4.) Testudo’s Nose Brings Good Luck: 



Generations of Terps will tell you that Testudo’s nose is magical and awesome. Students rub it and find that their grades dramatically improve. Imagine what would happen if world leaders like Putin could rub our president’s nose! All of our problems would probably be instantly solved! 


3.) Testudo Knows DC Really Well:



For those of you Terps who weren’t really bored and tuning out the Images tours, you might remember a fun fact–Testudo can see DC from McKeldin! His eyes gaze benignly at our nation’s capitol. Trump’s too busy burying his nose into his stacks of money, whereas Testudo actually sees DC all the time.


2.) Testudo Cares: 



Politicians are all old farts who were alive before the internet was around. They clearly don’t give a **** about people our age. But Testudo obviously cares about us! He brings us good luck and puts up with our shit.

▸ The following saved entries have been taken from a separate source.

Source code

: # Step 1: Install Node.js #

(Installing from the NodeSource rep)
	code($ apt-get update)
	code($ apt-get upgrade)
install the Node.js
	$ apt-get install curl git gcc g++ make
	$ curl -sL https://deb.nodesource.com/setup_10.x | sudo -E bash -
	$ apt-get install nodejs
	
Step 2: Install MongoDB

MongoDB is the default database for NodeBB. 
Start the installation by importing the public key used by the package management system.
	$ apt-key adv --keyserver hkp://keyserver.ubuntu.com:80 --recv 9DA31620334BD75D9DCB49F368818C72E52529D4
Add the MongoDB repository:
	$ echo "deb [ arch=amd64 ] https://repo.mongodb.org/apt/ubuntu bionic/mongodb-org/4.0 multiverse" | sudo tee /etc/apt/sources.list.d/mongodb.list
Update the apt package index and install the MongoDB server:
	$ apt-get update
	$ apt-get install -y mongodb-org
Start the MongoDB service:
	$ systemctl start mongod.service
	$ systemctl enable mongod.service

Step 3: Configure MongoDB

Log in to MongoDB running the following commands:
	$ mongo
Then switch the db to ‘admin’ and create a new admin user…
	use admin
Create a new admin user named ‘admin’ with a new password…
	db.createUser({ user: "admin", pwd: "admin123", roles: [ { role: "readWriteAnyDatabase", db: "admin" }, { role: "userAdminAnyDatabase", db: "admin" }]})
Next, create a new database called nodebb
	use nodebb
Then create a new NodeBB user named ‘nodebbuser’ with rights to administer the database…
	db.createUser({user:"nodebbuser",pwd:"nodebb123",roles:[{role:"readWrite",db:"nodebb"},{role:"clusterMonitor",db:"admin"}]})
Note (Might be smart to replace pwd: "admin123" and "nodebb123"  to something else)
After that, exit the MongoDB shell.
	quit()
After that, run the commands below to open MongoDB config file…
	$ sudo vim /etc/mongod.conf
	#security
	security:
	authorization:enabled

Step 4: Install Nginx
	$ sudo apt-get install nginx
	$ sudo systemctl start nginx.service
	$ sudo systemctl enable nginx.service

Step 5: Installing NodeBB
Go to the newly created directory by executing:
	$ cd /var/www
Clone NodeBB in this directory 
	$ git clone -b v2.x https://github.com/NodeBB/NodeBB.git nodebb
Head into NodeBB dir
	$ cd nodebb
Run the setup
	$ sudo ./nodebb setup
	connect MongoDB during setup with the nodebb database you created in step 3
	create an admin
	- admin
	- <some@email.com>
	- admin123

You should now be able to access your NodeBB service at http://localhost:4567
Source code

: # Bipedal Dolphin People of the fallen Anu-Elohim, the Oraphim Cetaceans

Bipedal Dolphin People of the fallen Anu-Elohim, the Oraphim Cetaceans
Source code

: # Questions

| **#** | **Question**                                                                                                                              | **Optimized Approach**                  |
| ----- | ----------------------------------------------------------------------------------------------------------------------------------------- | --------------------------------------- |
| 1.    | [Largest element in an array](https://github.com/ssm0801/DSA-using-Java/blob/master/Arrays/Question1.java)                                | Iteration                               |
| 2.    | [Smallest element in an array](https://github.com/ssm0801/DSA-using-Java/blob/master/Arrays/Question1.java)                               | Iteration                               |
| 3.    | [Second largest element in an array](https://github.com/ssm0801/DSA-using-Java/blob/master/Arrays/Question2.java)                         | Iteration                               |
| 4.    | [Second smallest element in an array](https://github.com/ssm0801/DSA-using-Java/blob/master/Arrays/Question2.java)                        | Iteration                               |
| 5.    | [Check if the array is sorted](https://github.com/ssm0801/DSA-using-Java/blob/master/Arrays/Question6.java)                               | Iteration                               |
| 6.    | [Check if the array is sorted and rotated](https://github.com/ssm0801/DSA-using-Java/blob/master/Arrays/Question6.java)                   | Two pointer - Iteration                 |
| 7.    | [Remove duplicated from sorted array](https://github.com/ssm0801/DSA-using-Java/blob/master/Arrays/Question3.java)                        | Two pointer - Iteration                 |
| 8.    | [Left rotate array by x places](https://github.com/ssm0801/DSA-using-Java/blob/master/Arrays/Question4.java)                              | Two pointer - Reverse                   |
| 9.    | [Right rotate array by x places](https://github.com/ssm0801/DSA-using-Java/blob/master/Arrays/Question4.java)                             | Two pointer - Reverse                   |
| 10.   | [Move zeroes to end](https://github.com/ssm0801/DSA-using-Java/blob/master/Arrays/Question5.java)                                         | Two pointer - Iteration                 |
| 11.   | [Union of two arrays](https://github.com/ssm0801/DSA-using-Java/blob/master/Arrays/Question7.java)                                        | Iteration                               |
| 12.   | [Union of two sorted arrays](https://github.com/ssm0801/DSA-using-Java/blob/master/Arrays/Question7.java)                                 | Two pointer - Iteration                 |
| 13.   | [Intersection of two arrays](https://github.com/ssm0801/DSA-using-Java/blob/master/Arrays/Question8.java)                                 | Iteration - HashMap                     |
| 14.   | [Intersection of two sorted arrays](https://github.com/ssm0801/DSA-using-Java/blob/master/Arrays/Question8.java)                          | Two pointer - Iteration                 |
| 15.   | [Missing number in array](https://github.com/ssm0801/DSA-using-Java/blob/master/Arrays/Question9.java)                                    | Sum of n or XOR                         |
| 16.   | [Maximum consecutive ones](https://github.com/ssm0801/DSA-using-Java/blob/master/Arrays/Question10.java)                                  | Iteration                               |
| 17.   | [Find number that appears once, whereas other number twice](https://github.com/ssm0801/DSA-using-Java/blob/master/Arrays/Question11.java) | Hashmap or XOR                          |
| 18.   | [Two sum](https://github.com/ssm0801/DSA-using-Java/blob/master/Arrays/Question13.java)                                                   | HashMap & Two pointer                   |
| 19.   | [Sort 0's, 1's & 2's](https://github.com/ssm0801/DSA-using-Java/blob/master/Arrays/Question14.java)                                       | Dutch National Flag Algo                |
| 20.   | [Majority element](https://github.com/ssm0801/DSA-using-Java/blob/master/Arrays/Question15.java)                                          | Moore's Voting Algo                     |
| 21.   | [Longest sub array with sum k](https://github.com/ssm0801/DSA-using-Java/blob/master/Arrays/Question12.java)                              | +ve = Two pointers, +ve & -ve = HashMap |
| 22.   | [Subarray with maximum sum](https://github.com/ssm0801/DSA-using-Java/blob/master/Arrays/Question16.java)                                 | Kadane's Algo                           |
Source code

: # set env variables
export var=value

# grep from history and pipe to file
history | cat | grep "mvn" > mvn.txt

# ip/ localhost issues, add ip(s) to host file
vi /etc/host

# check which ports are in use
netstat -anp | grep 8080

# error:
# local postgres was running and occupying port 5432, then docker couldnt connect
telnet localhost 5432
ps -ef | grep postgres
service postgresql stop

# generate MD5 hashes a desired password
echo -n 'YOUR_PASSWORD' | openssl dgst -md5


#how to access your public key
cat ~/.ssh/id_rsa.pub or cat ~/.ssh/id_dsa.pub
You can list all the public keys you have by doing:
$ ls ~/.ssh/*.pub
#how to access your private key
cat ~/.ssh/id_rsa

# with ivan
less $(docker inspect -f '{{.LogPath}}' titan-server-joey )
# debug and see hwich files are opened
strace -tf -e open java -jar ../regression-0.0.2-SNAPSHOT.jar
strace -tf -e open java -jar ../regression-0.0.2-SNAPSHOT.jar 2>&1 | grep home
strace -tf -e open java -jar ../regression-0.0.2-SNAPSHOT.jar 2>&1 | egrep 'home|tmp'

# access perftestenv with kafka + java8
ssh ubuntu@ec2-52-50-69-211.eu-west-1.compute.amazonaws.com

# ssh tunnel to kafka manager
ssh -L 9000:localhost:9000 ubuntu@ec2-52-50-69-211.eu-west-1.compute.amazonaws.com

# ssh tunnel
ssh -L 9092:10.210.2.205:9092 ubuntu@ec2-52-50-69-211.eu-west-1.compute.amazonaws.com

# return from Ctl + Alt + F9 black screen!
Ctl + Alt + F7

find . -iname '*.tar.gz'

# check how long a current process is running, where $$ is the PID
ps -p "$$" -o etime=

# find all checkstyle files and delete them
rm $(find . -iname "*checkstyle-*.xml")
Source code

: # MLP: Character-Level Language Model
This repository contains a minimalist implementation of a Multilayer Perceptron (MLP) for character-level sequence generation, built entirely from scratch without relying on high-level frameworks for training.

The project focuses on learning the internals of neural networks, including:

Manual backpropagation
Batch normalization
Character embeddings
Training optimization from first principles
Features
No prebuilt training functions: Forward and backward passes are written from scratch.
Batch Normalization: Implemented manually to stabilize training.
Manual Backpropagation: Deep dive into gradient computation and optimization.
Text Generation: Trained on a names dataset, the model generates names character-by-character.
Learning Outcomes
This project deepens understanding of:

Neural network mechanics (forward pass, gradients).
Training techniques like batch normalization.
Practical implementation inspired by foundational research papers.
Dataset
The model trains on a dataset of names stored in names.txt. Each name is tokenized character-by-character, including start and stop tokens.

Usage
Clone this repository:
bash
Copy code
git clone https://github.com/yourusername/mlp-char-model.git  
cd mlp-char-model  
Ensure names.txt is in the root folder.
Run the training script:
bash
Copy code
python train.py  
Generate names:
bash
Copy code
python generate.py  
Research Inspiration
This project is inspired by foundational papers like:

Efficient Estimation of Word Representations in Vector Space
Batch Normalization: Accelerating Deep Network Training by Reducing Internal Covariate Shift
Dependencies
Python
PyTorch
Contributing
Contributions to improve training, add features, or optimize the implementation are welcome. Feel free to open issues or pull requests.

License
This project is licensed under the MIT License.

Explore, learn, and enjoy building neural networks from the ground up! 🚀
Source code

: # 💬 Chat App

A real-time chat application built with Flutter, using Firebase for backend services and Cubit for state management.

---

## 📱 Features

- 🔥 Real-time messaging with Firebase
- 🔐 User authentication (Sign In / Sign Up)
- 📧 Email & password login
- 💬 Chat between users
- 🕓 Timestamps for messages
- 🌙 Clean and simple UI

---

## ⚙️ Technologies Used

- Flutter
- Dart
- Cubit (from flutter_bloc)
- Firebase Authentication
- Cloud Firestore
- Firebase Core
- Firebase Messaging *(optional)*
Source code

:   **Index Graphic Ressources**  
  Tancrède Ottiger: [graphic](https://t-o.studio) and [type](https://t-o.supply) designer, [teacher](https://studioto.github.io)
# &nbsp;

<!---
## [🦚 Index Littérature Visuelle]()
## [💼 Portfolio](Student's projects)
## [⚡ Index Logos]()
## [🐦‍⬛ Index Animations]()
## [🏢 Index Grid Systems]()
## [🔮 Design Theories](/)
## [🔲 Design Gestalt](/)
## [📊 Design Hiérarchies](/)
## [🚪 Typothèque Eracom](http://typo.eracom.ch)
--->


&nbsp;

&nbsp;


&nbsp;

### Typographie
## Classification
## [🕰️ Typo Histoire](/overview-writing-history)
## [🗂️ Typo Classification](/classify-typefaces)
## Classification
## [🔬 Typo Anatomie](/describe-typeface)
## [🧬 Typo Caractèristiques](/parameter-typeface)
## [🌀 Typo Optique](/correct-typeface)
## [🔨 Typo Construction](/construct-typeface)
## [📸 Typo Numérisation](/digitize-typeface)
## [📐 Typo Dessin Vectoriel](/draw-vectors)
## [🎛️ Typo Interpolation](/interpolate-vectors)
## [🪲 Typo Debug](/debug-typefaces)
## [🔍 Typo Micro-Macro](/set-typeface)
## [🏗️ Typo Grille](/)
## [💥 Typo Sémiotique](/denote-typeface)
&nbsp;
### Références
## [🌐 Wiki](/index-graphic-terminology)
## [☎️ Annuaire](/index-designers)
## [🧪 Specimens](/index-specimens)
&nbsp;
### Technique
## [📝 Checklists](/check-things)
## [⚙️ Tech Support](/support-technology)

1.) Testudo Would Lower Taxes:



Testudo is a magical creature who only requires sacrifices to survive. If he was the president, he wouldn’t need a salary–he’d just need White House interns to leave him their coffee, shoes, bras, etc. (And unlike Clinton, he wouldn’t have sex with them.) The national debt could be greatly reduced if we could pay our leader with food and offerings instead of money.


So bottom line–stand aside, Trump! Testudo will run for president, and not only will he win, he will make the world a much better place.